Tuesday, October 07, 2008

G-7 unsuited to global crisis - World Bank

http://cnnmoney.mobi/money/business/economy/detail/97289
October 06 2008: 02:43 PM EDT

The Group of Seven industrialized countries is outmoded and should be replaced with a new entity that would include growing economies in Asia and Latin America, World Bank President Robert Zoellick said Monday.

He said the financial crises roiling markets in the United States and Europe are an alarm for the world and demonstrate the need for a broader-based system to handle them.

"The G-7 is not working," he said. "We need a better group for a different time. For financial and economic cooperation, we should consider a new steering group including Brazil, China, India, Mexico, Russia, Saudi Arabia and South Africa and the current G-7."

Russia set to join

The G-7 brings together the United States, Canada, Britain, France, Germany, Italy and Japan. When Russia joins the group for political discussions, it becomes the G-8.

Speaking before weekend meetings of the bank and its sister institution, the International Monetary Fund, Zoellick said the new group would not be a G-14.

"We will not create a new world simply by remaking the old," he said. "It should be numberless, flexible, and over time, it could evolve" to fit changing circumstances, including new emerging powers, while serving as a network for frequent interaction.

"We need a Facebook for multilateral economic diplomacy," Zoellick said in a speech to the Peterson Institute for International Economics in Washington, referring to the social networking site.
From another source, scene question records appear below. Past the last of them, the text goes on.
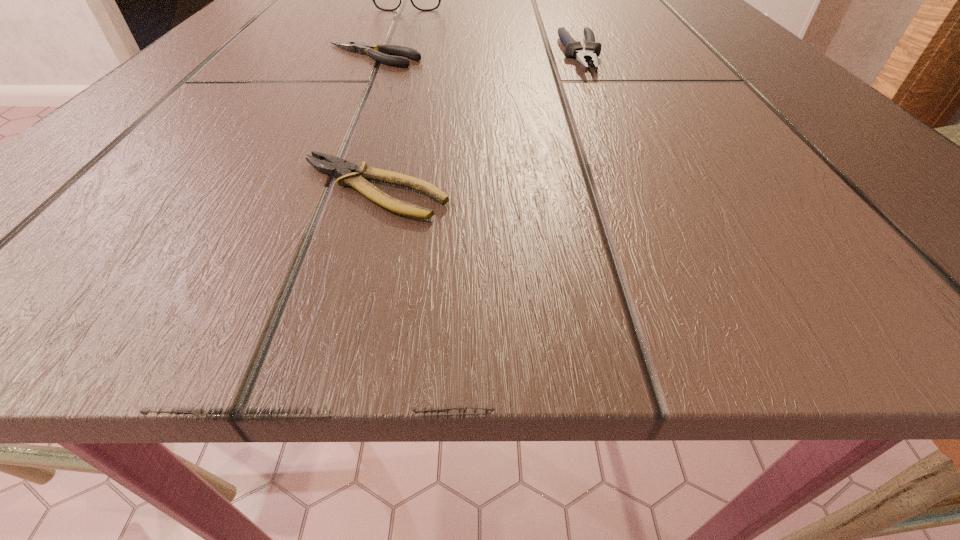
The image size is (960, 540). Identify the location of the third shortest object. [x=573, y=48].

I want to click on the rightmost pliers, so click(573, 48).

The image size is (960, 540). Find the location of `the shortest object`. the shortest object is located at coordinates (350, 175).

This screenshot has height=540, width=960. I want to click on the nearest pliers, so click(x=350, y=175).

The image size is (960, 540). Find the location of `vacant point located at the gripping part of the tallest pliers`. vacant point located at the gripping part of the tallest pliers is located at coordinates (599, 98).

Where is `free space located on the right of the nearest pliers`? This screenshot has width=960, height=540. free space located on the right of the nearest pliers is located at coordinates (517, 188).

Locate an element on the screen. The width and height of the screenshot is (960, 540). object located in the near edge section of the desktop is located at coordinates (350, 175).

Find the location of a particular element. The width and height of the screenshot is (960, 540). vacant space at the far edge is located at coordinates (387, 12).

Where is `vacant region at the left edge`? This screenshot has height=540, width=960. vacant region at the left edge is located at coordinates (227, 83).

Identify the location of vacant space at the right edge of the desktop. This screenshot has width=960, height=540. (747, 70).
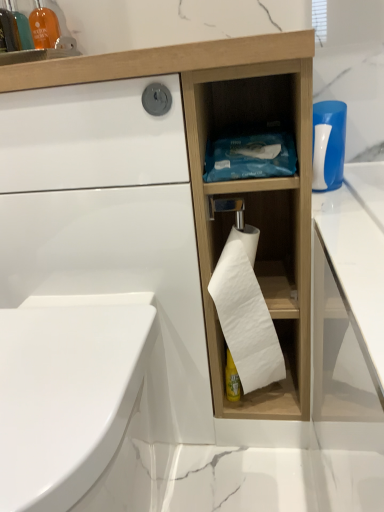
Question: Could you tell me if white plastic bottle at upper right is turned towards matte orange glass at upper left?

Choices:
 (A) yes
 (B) no

Answer: (B)

Question: Is matte orange glass at upper left inside white plastic bottle at upper right?

Choices:
 (A) yes
 (B) no

Answer: (B)

Question: Can you confirm if white plastic bottle at upper right is taller than matte orange glass at upper left?

Choices:
 (A) no
 (B) yes

Answer: (A)

Question: Is white plastic bottle at upper right not close to matte orange glass at upper left?

Choices:
 (A) no
 (B) yes

Answer: (A)

Question: Is the position of white plastic bottle at upper right more distant than that of matte orange glass at upper left?

Choices:
 (A) yes
 (B) no

Answer: (B)

Question: Considering the relative sizes of white plastic bottle at upper right and matte orange glass at upper left in the image provided, is white plastic bottle at upper right smaller than matte orange glass at upper left?

Choices:
 (A) yes
 (B) no

Answer: (A)

Question: Is white plastic bottle at upper right shorter than white matte toilet paper at center?

Choices:
 (A) no
 (B) yes

Answer: (B)

Question: Is white plastic bottle at upper right thinner than white matte toilet paper at center?

Choices:
 (A) yes
 (B) no

Answer: (A)

Question: From the image's perspective, is white plastic bottle at upper right over white matte toilet paper at center?

Choices:
 (A) yes
 (B) no

Answer: (A)

Question: Is white plastic bottle at upper right closer to camera compared to white matte toilet paper at center?

Choices:
 (A) yes
 (B) no

Answer: (B)

Question: Is white plastic bottle at upper right taller than white matte toilet paper at center?

Choices:
 (A) no
 (B) yes

Answer: (A)

Question: Is white matte toilet paper at center surrounded by white plastic bottle at upper right?

Choices:
 (A) yes
 (B) no

Answer: (B)

Question: Are translucent orange bottle at upper left and white glossy bidet at lower left located far from each other?

Choices:
 (A) yes
 (B) no

Answer: (B)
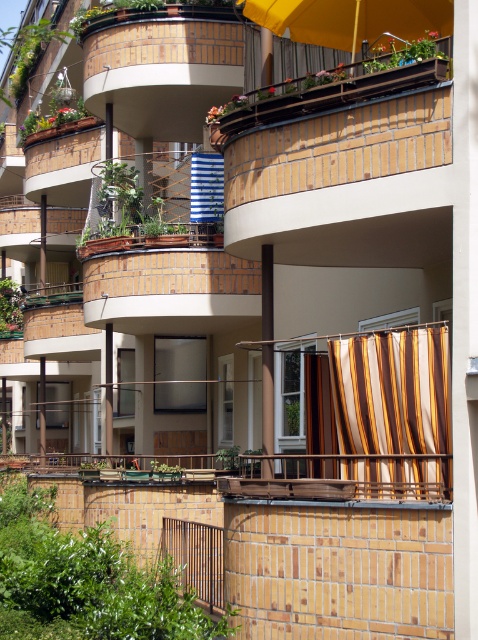
Question: Is brown striped curtain at center bigger than blue striped fabric at upper center?

Choices:
 (A) yes
 (B) no

Answer: (A)

Question: Does striped fabric curtain at lower right appear over brown striped curtain at center?

Choices:
 (A) yes
 (B) no

Answer: (A)

Question: From the image, what is the correct spatial relationship of wooden railing at upper center in relation to yellow fabric umbrella at upper center?

Choices:
 (A) left
 (B) right

Answer: (A)

Question: Which is farther from the brown striped curtain at center?

Choices:
 (A) striped fabric curtain at lower right
 (B) blue striped fabric at upper center
 (C) yellow fabric umbrella at upper center
 (D) wooden railing at upper center

Answer: (B)

Question: Which point is farther to the camera?

Choices:
 (A) 358,483
 (B) 223,186
 (C) 419,17

Answer: (B)

Question: Estimate the real-world distances between objects in this image. Which object is farther from the striped fabric curtain at lower right?

Choices:
 (A) brown striped curtain at center
 (B) yellow fabric umbrella at upper center
 (C) wooden railing at upper center
 (D) blue striped fabric at upper center

Answer: (D)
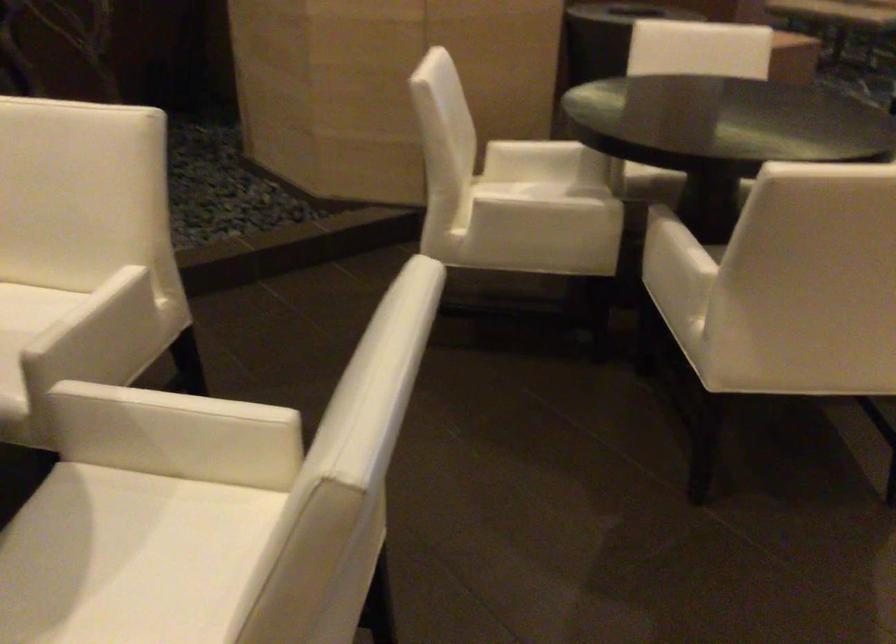
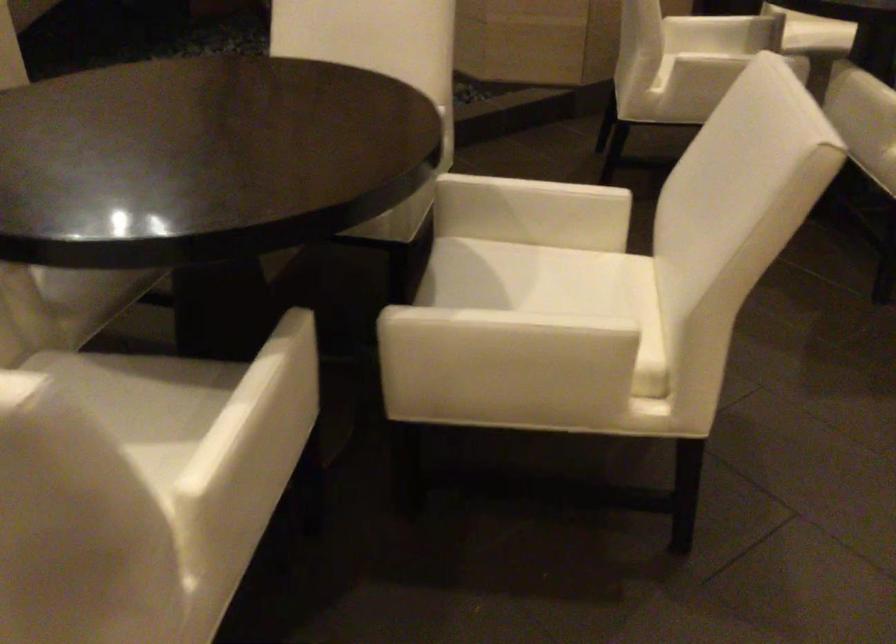
Where in the second image is the point corresponding to pixel 522 220 from the first image?

(726, 60)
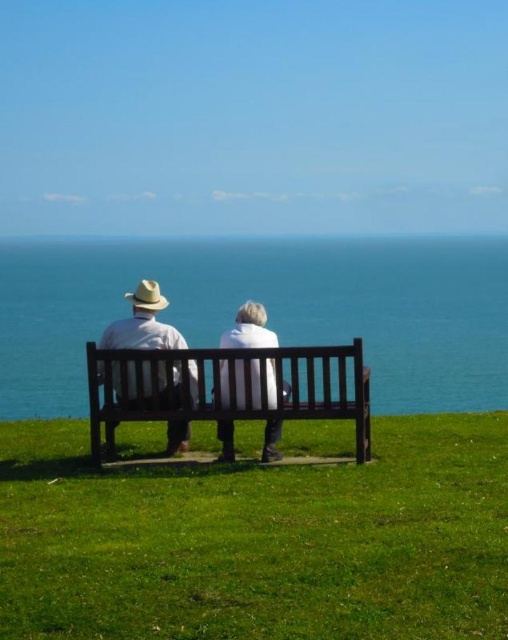
Is wooden bench at center thinner than white matte jacket at center?

No, wooden bench at center is not thinner than white matte jacket at center.

Which is more to the right, wooden bench at center or white matte jacket at center?

Positioned to the right is white matte jacket at center.

Which is in front, point (285, 356) or point (230, 420)?

Point (285, 356) is more forward.

Locate an element on the screen. wooden bench at center is located at coordinates (227, 387).

Describe the element at coordinates (267, 308) in the screenshot. Image resolution: width=508 pixels, height=640 pixels. I see `blue water at center` at that location.

Which of these two, blue water at center or white matte jacket at center, stands shorter?

white matte jacket at center

Does point (265, 280) lie behind point (275, 452)?

That is True.

I want to click on blue water at center, so click(x=267, y=308).

Looking at this image, does green grass at center appear on the right side of wooden bench at center?

Incorrect, green grass at center is not on the right side of wooden bench at center.

Which is below, green grass at center or wooden bench at center?

Positioned lower is green grass at center.

Locate an element on the screen. This screenshot has height=640, width=508. green grass at center is located at coordinates (259, 540).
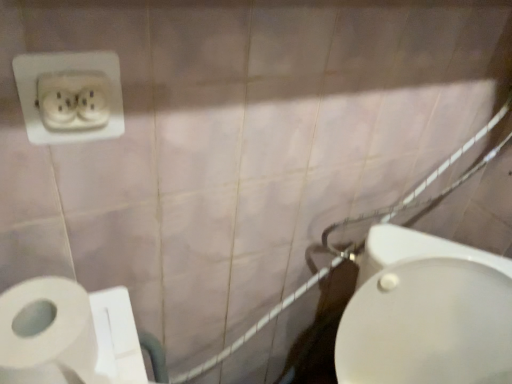
Question: Do you think white glossy bidet at lower right is within white ceramic shower at right, or outside of it?

Choices:
 (A) outside
 (B) inside

Answer: (A)

Question: In terms of width, does white glossy bidet at lower right look wider or thinner when compared to white ceramic shower at right?

Choices:
 (A) thin
 (B) wide

Answer: (B)

Question: Which is nearer to the white plastic power plugs and sockets at upper left?

Choices:
 (A) white matte toilet paper at lower left
 (B) white ceramic shower at right
 (C) white glossy bidet at lower right

Answer: (A)

Question: Based on their relative distances, which object is nearer to the white plastic power plugs and sockets at upper left?

Choices:
 (A) white glossy bidet at lower right
 (B) white matte toilet paper at lower left
 (C) white ceramic shower at right

Answer: (B)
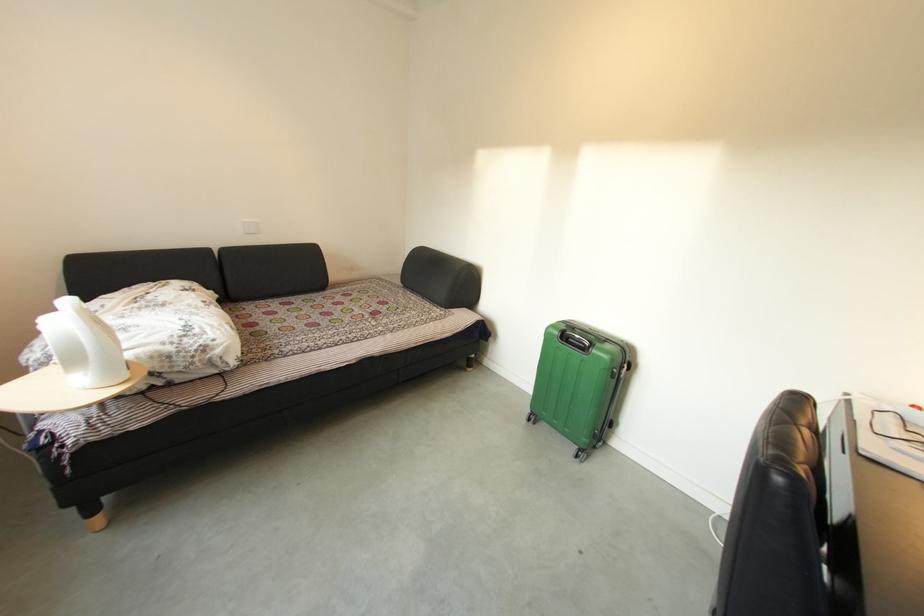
"These rising powers need to be heard," he said. "They want to know what their role will be in making the new rules for the global economy. Having demonstrated their competitive success, these rising powers are suspicious that the more established stakeholders will hold them back, whether through old rules of trade and finance or new rules for climate change and the environment."

Economics on global agenda

The G-7 was formed in 1976 to bring together finance ministers from member countries who meet several times a year to discuss economic matters. Besides Zoellick, other officials in developed and developing countries have called for the G-7 to become more representative of the global economy.

Zoellick said the IMF, the World Bank and perhaps the World Trade Organization could help support the new group by identifying emerging problems, supplying analyses, suggesting solutions and drawing on "our own broader membership to propose coalitions to address issues."

The World Bank and the IMF were established in the World War II's last days to stabilize the international economy. They now have 185 member nations.

Zoellick, a former U.S. diplomat, trade negotiator and business executive, said economic multilateralism needs to be redefined beyond its traditional focus on trade and finance. He said energy, climate change and stabilizing fragile and post-conflict states are economic issues and not just part of the global dialogue on security and development.

Developing countries

Turning to developing countries, Zoellick warned that the financial crisis could be a tipping point for many of them.

"Deceleration of growth and deteriorating financing conditions will trigger business failures and possibly banking emergencies," he said. "As is always the case, the most poor are the most defenseless."